Hal ini dilihat dari jumlah total unduhan app dan total pengguna aktif bulanan berdasarkan hasil riset perusahaan periset pasar aplikasi mobile App Annie.

Pekan lalu, riset iPrice mengungkapkan dalam laporan Q2-2021 bahwa Shopee termasuk yang terdepan dalam segi jumlah pengunjung situs web. Shopee memiliki dengan 126,99 juta pengunjung web per bulan.

Shopee ada di posisi kedua setelah Tokopedia yang rata-rata dikunjungi 147,79 juta pengunjung website per bulan.

Merujuk data SimilarWeb, Rabu 5 oktober 2021, dan melihat tingkat kunjungan aplikasi selama bulan Agustus 2021, ternyata ada 26,92 juta pengguna aplikasi aktif harian (unique daily actives users/DAU) Shopee yang mengakses dari perangkat mobile Android di Indonesia.

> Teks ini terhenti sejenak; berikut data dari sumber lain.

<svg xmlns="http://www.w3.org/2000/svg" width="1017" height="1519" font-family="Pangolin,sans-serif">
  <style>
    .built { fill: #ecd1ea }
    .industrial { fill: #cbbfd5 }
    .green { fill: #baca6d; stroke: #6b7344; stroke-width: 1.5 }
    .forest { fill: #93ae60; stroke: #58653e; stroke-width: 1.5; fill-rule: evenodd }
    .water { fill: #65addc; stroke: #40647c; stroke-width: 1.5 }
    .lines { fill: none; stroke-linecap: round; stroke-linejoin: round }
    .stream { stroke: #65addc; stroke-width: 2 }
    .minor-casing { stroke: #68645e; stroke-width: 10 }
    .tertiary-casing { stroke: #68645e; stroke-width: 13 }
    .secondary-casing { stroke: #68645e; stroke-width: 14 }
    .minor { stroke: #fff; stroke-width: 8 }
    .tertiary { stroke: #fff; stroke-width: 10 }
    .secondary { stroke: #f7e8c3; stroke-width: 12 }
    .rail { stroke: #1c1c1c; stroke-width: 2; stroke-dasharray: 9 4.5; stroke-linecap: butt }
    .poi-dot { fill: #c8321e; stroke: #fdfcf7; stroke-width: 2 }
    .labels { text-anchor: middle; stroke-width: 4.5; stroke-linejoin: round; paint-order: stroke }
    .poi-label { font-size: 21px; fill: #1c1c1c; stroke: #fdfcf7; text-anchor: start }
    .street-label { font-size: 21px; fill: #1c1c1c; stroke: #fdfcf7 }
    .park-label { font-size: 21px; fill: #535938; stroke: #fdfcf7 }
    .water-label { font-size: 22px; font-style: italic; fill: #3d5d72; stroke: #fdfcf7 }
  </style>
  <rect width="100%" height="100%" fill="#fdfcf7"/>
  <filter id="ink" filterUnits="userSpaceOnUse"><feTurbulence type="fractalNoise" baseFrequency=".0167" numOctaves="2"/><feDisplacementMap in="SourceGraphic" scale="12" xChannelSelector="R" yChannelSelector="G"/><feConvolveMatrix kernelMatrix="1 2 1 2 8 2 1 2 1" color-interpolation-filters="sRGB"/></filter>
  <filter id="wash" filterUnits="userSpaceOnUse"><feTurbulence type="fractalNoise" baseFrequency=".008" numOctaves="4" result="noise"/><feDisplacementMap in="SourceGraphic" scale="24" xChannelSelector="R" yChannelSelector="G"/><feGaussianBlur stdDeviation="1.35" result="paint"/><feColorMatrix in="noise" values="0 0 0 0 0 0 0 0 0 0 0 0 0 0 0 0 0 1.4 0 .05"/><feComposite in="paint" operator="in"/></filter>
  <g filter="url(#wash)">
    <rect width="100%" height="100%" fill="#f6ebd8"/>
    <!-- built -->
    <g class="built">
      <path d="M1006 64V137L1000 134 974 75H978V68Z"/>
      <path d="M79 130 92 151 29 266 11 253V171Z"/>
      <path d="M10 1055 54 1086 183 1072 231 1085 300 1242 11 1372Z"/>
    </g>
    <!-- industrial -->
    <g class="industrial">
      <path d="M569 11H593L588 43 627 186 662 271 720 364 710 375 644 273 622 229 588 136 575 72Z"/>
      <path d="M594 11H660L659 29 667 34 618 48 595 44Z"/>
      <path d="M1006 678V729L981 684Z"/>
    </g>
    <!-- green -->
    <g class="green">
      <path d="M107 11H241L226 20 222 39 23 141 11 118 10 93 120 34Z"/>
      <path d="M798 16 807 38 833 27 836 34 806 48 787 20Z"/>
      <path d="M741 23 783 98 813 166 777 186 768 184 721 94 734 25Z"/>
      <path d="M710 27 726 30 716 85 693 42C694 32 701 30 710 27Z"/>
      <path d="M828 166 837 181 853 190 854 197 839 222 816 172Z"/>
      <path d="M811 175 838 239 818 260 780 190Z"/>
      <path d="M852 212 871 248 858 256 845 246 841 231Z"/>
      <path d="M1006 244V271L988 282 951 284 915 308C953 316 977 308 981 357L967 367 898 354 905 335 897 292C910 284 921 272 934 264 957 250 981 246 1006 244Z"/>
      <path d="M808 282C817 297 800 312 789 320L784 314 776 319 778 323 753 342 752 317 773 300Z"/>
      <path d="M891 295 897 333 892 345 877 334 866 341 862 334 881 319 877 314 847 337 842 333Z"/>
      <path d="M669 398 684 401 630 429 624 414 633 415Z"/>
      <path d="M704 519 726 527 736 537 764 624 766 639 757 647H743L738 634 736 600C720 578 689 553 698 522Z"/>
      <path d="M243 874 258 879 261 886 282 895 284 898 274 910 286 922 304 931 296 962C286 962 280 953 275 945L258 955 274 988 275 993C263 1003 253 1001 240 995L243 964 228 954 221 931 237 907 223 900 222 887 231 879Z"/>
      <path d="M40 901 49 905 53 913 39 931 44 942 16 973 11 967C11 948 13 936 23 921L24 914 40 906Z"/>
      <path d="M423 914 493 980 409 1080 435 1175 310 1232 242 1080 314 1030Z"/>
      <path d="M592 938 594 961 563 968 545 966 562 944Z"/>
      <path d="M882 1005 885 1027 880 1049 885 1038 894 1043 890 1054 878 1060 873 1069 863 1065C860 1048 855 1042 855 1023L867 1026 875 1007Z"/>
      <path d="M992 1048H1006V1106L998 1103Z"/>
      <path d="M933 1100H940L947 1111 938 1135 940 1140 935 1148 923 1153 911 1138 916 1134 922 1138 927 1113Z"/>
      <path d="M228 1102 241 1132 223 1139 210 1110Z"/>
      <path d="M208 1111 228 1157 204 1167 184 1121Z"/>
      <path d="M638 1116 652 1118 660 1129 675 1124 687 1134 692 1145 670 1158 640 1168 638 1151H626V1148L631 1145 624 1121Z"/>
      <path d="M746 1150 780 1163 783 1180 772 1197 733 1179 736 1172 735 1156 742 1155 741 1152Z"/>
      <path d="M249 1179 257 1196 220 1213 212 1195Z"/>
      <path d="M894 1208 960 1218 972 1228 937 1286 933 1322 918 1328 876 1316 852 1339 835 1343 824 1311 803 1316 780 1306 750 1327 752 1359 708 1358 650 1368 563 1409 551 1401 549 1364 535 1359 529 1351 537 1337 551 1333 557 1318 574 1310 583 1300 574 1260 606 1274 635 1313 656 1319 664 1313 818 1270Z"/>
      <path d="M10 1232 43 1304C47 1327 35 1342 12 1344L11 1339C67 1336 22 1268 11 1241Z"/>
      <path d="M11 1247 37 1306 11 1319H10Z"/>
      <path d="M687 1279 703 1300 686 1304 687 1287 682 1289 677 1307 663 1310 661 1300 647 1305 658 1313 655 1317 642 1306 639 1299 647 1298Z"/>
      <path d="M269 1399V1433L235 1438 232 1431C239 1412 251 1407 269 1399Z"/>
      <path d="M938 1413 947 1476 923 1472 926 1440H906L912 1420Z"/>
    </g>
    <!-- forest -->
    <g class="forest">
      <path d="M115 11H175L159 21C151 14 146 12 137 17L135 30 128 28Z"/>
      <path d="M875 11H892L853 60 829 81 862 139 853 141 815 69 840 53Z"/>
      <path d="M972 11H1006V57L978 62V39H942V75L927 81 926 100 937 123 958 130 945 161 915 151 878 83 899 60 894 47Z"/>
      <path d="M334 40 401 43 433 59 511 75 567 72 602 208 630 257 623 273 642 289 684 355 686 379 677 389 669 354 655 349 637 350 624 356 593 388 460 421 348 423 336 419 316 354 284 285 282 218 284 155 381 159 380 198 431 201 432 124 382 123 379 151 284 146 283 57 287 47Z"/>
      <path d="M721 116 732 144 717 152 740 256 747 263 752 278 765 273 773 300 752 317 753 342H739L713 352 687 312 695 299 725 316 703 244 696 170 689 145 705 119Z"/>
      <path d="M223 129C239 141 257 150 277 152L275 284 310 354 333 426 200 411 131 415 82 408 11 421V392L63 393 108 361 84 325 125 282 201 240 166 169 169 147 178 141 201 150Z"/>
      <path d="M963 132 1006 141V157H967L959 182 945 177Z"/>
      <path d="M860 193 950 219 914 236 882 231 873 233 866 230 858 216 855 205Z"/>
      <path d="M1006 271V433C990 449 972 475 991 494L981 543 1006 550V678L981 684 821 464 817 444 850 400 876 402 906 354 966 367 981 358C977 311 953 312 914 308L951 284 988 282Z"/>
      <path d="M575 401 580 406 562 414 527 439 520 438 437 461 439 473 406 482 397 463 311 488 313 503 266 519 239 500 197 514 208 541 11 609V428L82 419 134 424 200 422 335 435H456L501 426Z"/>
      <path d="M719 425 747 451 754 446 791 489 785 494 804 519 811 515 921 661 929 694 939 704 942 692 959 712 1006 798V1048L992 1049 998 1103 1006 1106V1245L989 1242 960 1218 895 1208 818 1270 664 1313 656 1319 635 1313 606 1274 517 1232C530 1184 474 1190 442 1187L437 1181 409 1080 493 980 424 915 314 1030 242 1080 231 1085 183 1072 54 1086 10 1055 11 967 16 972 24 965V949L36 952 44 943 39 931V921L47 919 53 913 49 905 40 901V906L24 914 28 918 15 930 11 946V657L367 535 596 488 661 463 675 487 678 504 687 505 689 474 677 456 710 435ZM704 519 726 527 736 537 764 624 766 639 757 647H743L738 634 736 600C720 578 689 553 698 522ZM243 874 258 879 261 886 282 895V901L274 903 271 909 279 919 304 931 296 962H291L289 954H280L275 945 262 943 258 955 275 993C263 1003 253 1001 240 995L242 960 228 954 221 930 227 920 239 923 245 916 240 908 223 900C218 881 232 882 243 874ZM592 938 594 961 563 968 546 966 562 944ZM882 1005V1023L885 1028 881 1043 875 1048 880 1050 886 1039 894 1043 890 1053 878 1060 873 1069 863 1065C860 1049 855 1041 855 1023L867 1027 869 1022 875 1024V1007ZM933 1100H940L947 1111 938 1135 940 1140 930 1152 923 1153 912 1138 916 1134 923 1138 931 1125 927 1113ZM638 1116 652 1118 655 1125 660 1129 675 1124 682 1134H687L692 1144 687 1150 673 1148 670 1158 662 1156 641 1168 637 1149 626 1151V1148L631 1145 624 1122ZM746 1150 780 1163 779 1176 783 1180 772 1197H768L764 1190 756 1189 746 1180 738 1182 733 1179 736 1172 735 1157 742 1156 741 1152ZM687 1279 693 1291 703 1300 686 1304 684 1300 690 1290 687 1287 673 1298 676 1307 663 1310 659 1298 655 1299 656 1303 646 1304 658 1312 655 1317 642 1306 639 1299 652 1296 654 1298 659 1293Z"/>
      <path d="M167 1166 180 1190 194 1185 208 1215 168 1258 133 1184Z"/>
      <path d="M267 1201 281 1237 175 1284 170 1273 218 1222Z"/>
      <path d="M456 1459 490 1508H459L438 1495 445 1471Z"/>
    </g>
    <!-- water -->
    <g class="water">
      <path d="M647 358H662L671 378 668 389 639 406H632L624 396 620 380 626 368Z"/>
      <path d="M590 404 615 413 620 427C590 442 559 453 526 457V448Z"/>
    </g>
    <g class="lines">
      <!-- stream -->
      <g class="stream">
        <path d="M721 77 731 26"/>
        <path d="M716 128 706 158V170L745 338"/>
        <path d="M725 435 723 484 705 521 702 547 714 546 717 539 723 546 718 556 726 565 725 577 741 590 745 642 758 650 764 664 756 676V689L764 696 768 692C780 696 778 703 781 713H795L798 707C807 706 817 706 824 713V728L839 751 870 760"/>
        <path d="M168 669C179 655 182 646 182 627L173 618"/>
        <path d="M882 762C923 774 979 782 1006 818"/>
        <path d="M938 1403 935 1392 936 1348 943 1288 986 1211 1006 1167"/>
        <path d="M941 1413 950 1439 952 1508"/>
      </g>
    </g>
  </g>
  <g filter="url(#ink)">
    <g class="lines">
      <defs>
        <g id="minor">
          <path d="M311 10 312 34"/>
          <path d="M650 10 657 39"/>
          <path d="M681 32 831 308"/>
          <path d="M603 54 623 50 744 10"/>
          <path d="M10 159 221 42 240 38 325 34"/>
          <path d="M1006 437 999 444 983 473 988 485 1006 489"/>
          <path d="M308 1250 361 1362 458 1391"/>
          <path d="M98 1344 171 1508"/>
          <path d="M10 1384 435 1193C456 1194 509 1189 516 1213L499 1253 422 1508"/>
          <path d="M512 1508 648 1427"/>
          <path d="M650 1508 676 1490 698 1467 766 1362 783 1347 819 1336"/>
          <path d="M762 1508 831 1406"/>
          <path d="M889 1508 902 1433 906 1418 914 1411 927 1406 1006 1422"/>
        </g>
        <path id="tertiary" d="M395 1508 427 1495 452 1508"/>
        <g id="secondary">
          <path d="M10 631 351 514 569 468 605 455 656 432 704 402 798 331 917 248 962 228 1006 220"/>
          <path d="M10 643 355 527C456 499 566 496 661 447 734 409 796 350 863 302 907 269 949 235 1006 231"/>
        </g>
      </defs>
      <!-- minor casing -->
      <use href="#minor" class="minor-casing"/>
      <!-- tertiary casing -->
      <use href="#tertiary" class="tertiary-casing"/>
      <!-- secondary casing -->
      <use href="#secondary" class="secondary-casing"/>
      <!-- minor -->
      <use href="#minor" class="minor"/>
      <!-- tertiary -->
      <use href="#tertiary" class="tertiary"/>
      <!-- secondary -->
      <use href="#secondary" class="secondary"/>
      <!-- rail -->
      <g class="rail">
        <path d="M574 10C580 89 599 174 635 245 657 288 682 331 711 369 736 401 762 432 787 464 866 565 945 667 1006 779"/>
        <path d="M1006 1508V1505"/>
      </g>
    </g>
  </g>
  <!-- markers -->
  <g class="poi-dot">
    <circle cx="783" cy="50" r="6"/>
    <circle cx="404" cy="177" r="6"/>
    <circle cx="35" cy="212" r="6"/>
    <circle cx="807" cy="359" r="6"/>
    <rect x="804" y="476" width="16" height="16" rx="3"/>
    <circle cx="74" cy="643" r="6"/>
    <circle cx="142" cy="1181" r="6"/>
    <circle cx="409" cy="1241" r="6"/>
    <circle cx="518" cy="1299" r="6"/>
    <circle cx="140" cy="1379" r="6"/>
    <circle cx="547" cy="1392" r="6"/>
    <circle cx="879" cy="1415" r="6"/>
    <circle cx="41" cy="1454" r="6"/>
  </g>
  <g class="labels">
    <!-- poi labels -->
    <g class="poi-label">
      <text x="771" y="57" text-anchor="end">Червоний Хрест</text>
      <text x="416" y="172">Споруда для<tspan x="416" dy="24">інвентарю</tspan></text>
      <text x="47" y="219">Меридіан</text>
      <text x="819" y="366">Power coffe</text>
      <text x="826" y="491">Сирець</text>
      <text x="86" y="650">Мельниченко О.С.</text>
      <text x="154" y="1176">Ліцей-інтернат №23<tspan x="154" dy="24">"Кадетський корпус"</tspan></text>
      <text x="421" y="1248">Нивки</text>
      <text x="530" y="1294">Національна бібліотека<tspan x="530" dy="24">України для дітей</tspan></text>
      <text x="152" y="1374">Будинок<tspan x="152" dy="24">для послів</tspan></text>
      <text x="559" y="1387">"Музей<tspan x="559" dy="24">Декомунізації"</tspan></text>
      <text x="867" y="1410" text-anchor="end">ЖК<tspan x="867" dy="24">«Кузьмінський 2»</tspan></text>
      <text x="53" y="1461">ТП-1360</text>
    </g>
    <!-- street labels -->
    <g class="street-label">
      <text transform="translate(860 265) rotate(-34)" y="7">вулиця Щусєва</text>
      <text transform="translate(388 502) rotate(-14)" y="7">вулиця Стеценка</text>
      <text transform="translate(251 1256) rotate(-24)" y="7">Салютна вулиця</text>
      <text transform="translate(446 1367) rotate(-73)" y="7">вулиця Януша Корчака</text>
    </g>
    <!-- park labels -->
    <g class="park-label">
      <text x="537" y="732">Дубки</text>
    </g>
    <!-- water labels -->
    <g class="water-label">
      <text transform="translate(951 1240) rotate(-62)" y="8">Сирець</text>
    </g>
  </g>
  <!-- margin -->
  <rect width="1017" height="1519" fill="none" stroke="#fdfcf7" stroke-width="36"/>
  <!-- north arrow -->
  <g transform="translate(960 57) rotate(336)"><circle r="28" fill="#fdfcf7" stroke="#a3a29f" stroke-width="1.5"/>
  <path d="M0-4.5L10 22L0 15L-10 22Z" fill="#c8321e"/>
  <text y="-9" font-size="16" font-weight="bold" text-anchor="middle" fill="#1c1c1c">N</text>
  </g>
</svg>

Jika ditambahkan dengan jumlah 31 hari pada Agustus, unique DAU di Shopee Indonesia dalam platform SimilarWeb tersebut setara dengan jumlah kunjungan bulanan sebanyak 834.520.000 kunjungan.

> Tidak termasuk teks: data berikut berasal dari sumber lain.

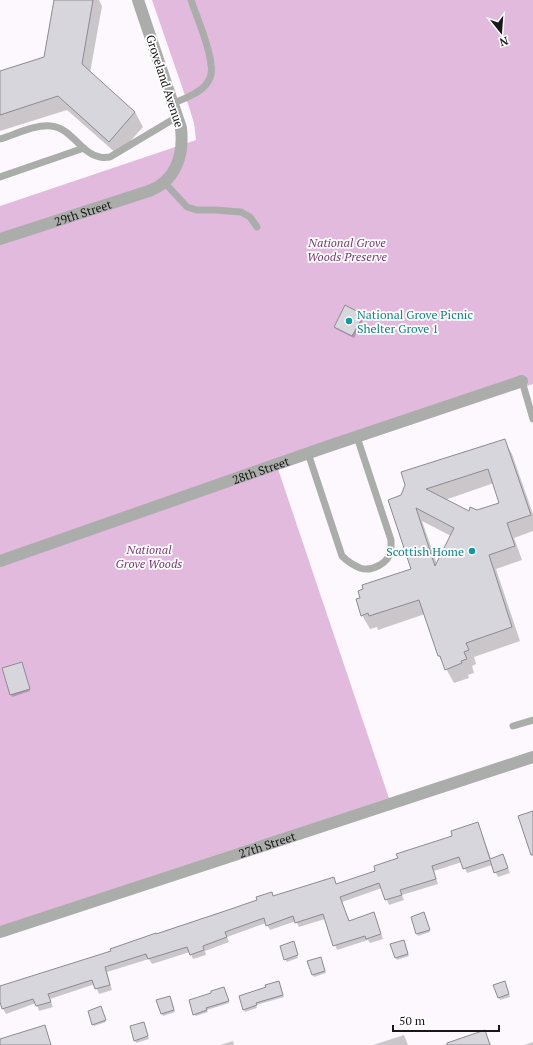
<svg xmlns="http://www.w3.org/2000/svg" width="533" height="1045" font-family="'PT Serif',serif">
<style>
.green{fill:#e2bade}
.shadow{fill:#0003;fill-rule:evenodd}
.building{fill:#d7d6dc;stroke:#8d8b91;fill-rule:evenodd}
.lines{fill:none;stroke-linecap:round;stroke-linejoin:round}
.lane{stroke:#abadab;stroke-width:7}
.street{stroke:#abadab;stroke-width:12}
.culture-dot{fill:#0f9aa8;stroke:#fff;stroke-width:1.5}
.labels{text-anchor:middle;dominant-baseline:central;stroke-width:3.5;stroke-linejoin:round;paint-order:stroke}
.street-label{font-size:12px;fill:#191718;stroke:#fff}
.park-label{font-size:12px;font-style:italic;fill:#783874;stroke:#fff}
.culture-label{font-size:12px;fill:#0d838f;stroke:#fff;text-anchor:start}
</style>
<rect width="100%" height="100%" fill="#fdf8fd"/>
<path class="green" d="M 152,0 L 533,0 L 533,384 L 278,469 L 389,798 L 0,926 L 0,206 L 196,140 L 194,123 L 189,107 Z"/>
<path class="shadow" d="M 55,0 L 99,0 L 102,6 L 90,73 L 135,112 L 143,127 L 118,155 L 67,110 L 0,131 L 0,72 L 45,58 Z
M 363,316 L 364,318 L 354,338 L 336,329 L 335,327 Z
M 504,440 L 512,454 L 533,514 L 533,531 L 514,538 L 522,560 L 496,569 L 520,641 L 474,657 L 476,664 L 472,666 L 474,673 L 468,675 L 469,678 L 454,683 L 439,656 L 425,614 L 378,630 L 377,627 L 370,629 L 362,615 L 361,598 L 412,570 L 401,496 ZM 494,483 L 500,503 L 477,511 L 469,512 L 445,500 ZM 422,521 L 451,536 L 437,564 Z
M 22,666 L 30,691 L 12,697 L 3,669 Z
M 478,823 L 491,859 L 503,856 L 510,873 L 498,877 L 492,865 L 467,873 L 462,862 L 434,871 L 438,884 L 402,895 L 404,900 L 389,905 L 382,888 L 342,902 L 349,922 L 374,913 L 383,939 L 370,943 L 368,940 L 337,950 L 325,919 L 299,927 L 296,921 L 270,930 L 266,923 L 227,937 L 229,942 L 205,951 L 206,955 L 193,959 L 190,952 L 152,964 L 149,959 L 107,972 L 112,990 L 99,994 L 95,984 L 50,999 L 53,1007 L 39,1011 L 36,1003 L 6,1014 L 3,1009 L 0,999 L 0,988 L 112,952 L 273,897 L 333,878 L 337,885 L 376,871 L 399,859 L 454,836 Z
M 425,915 L 430,932 L 418,936 L 412,917 Z
M 404,943 L 409,956 L 397,960 L 391,945 Z
M 294,945 L 298,958 L 287,962 L 285,959 Z
M 321,960 L 326,973 L 314,977 L 313,975 Z
M 279,984 L 284,997 L 256,1005 L 257,1008 L 245,1012 L 244,1009 Z
M 506,985 L 510,997 L 500,1000 L 494,986 Z
M 225,990 L 229,1003 L 207,1010 L 208,1012 L 196,1016 L 194,1014 Z
M 171,999 L 175,1012 L 163,1016 L 162,1014 Z
M 102,1010 L 106,1022 L 94,1026 L 93,1024 Z
M 145,1025 L 149,1039 L 136,1043 L 135,1040 Z
M 485,1031 L 491,1045 L 444,1045 Z
M 404,1035 L 408,1045 L 373,1045 Z
M 233,1041 L 234,1045 L 220,1045 Z
M 533,1042 L 533,1045 L 524,1045 Z"/>
<path class="building" d="M 54,0 L 93,0 L 82,64 L 135,112 L 109,142 L 58,96 L 0,115 L 0,71 L 44,57 Z
M 345,305 L 364,315 L 352,336 L 334,327 Z
M 505,439 L 531,515 L 507,523 L 515,546 L 489,555 L 512,627 L 466,643 L 469,650 L 464,652 L 467,659 L 461,661 L 462,663 L 445,670 L 440,656 L 438,656 L 419,600 L 369,616 L 368,613 L 361,616 L 356,599 L 360,598 L 358,591 L 363,589 L 362,585 L 411,569 L 388,500 L 401,495 L 405,485 L 401,472 ZM 488,469 L 499,503 L 477,510 L 470,507 L 469,511 L 426,489 ZM 416,508 L 454,528 L 435,566 Z
M 22,662 L 30,689 L 10,695 L 2,668 Z
M 533,811 L 533,855 L 531,855 L 518,816 Z
M 478,822 L 490,859 L 503,854 L 508,868 L 494,873 L 490,860 L 463,869 L 459,857 L 432,866 L 436,879 L 400,890 L 402,895 L 385,900 L 379,883 L 340,897 L 349,921 L 374,912 L 381,934 L 366,939 L 365,936 L 333,946 L 323,914 L 295,923 L 293,916 L 266,926 L 264,918 L 225,932 L 227,937 L 203,946 L 204,950 L 190,955 L 187,947 L 148,959 L 146,954 L 105,967 L 110,985 L 95,989 L 92,980 L 48,994 L 51,1002 L 36,1006 L 33,999 L 2,1009 L 0,1002 L 0,986 L 111,951 L 110,949 L 156,933 L 156,934 L 228,910 L 257,900 L 256,897 L 272,892 L 273,896 L 334,877 L 336,884 L 375,871 L 374,866 L 398,858 L 396,854 L 452,836 L 451,831 Z
M 424,912 L 430,930 L 416,934 L 411,917 Z
M 404,940 L 408,954 L 395,958 L 390,944 Z
M 294,941 L 298,955 L 284,960 L 280,946 Z
M 321,957 L 325,971 L 312,975 L 307,961 Z
M 279,981 L 283,995 L 256,1003 L 257,1005 L 243,1010 L 239,996 L 266,987 L 265,985 Z
M 505,981 L 509,994 L 498,998 L 493,985 Z
M 224,987 L 229,1001 L 206,1008 L 207,1010 L 193,1015 L 189,1000 L 211,993 L 211,991 Z
M 170,996 L 174,1010 L 161,1014 L 156,1000 Z
M 101,1006 L 106,1020 L 92,1025 L 88,1011 Z
M 144,1022 L 148,1036 L 134,1041 L 130,1026 Z
M 45,1025 L 51,1045 L 0,1045 L 0,1039 Z
M 485,1030 L 490,1045 L 447,1045 L 447,1043 Z"/>
<g class="lines">
<path class="lane" d="M 173,103 C 182,100 202,92 207,83 C 211,78 212,71 211,65 C 210,47 197,18 191,0
M 0,139 C 14,135 36,124 51,126 C 72,128 81,154 100,157 C 103,158 107,157 110,157 L 177,117
M 0,177 L 84,148
M 165,183 L 187,207 L 197,210 L 215,210 L 241,212 L 250,217 L 257,227
M 522,381 L 533,419
M 308,453 L 342,556 C 347,561 353,565 360,568 C 372,572 389,563 391,550 C 391,547 391,543 391,540 L 357,437
M 513,726 L 533,720"/>
<g class="street">
<path id="s1" d="M 0,239 L 149,191 C 176,181 184,155 181,128 L 138,0"/>
<path id="s2" d="M 0,561 L 326,447 L 522,381"/>
<path id="s3" d="M 0,932 L 533,757"/>
</g>
</g>
<g class="culture-dot">
<circle cx="349" cy="321" r="4"/>
<circle cx="472" cy="551" r="4"/>
</g>
<g class="labels">
<g class="street-label">
<text transform="translate(165 81) rotate(72)">Groveland Avenue</text>
<text stroke="none"><textPath href="#s1" startOffset="87">29th Street</textPath></text>
<text stroke="none"><textPath href="#s2" startOffset="276">28th Street</textPath></text>
<text stroke="none"><textPath href="#s3" startOffset="281">27th Street</textPath></text>
</g>
<g class="park-label">
<text x="347" y="242">National Grove<tspan x="347" dy="14">Woods Preserve</tspan></text>
<text x="149" y="549">National<tspan x="149" dy="14">Grove Woods</tspan></text>
</g>
<g class="culture-label">
<text x="357" y="314">National Grove Picnic<tspan x="357" dy="14">Shelter Grove 1</tspan></text>
<text x="464" y="551" text-anchor="end">Scottish Home</text>
</g>
</g>
<g transform="translate(501 32) rotate(163)" stroke="#ffffff" stroke-width="3" paint-order="stroke">
<path d="M0-3L7 15L0 10L-7 15Z" fill="#191718"/>
<text y="-6" font-size="11" font-weight="bold" text-anchor="middle" fill="#191718">N</text>
</g>
<path d="M393 1025v6h106v-6" fill="none" stroke="#191718" stroke-width="2"/>
<text x="399" y="1025" font-size="12" fill="#191718" stroke="#ffffff" stroke-width="3" paint-order="stroke">50 m</text>
</svg>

Dengan asumsi tingkat kunjungan web iPrice per Juni masih sama hingga Agustus, maka Shopee mencetak kunjungan rata-rata 961,51 juta kunjungan, dari web (126,99 juta) dan app (834,52 juta).

Sementara itu, Tokopedia punya rata-rata pengguna aktif harian 7,882 juta pada periode sama. Dengan menggunakan metode perhitungan sama, Tokopedia memiliki rata-rata pengguna aktif di aplikasi sebanyak 244,34 juta orang selama periode tersebut.

Dengan demikian, jumlah kunjungan Tokopedia di web dan app mencapai 392,13 juta kunjungan, yakni dari 244,34 juta pengunjung app dan 147,79 juta orang pengunjung web, mengacu pada data IPrice per Juni 2021 yang juga diasumsikan tak berubah pada Agustus.

Perhitungan ini merupakan perhitungan sederhana dengan basis paling konservatif, di mana satu unique DAU diasumsikan hanya mengunjungi app e-commerce sekali per hari—meski aslinya bisa jadi lebih besar dari itu karena aktivitas pengguna sama yang berulang di app tersebut.

Melalui perhitungan itu, Shopee berada di posisi pertama dalam hal jumlah total unduhan app dan total pengguna aktif bulanan, di mana e-commerce lain mencetak angka di bawahnya.

E-commerce Lainnya

Ilustrasi Belanja Online, e-Commerce, eCommerce, Online Marketplace, Bisnis Online
Ilustrasi Belanja Online, e-Commerce, eCommerce, Online Marketplace, Bisnis Online

Tokopedia ada di posisi kedua dengan total 392,13 juta kunjungan dari web dan app per bulan, disusul Lazada dengan 377,04 juta, Bukalapak dengan 79,18 juta dan Blibli dengan 28,77 juta kunjungan.

Tingginya angka kunjungan aplikasi di Shopee dapat terlihat dari hasil beragam kampanye hingga diskon untuk meningkatkan penjualan.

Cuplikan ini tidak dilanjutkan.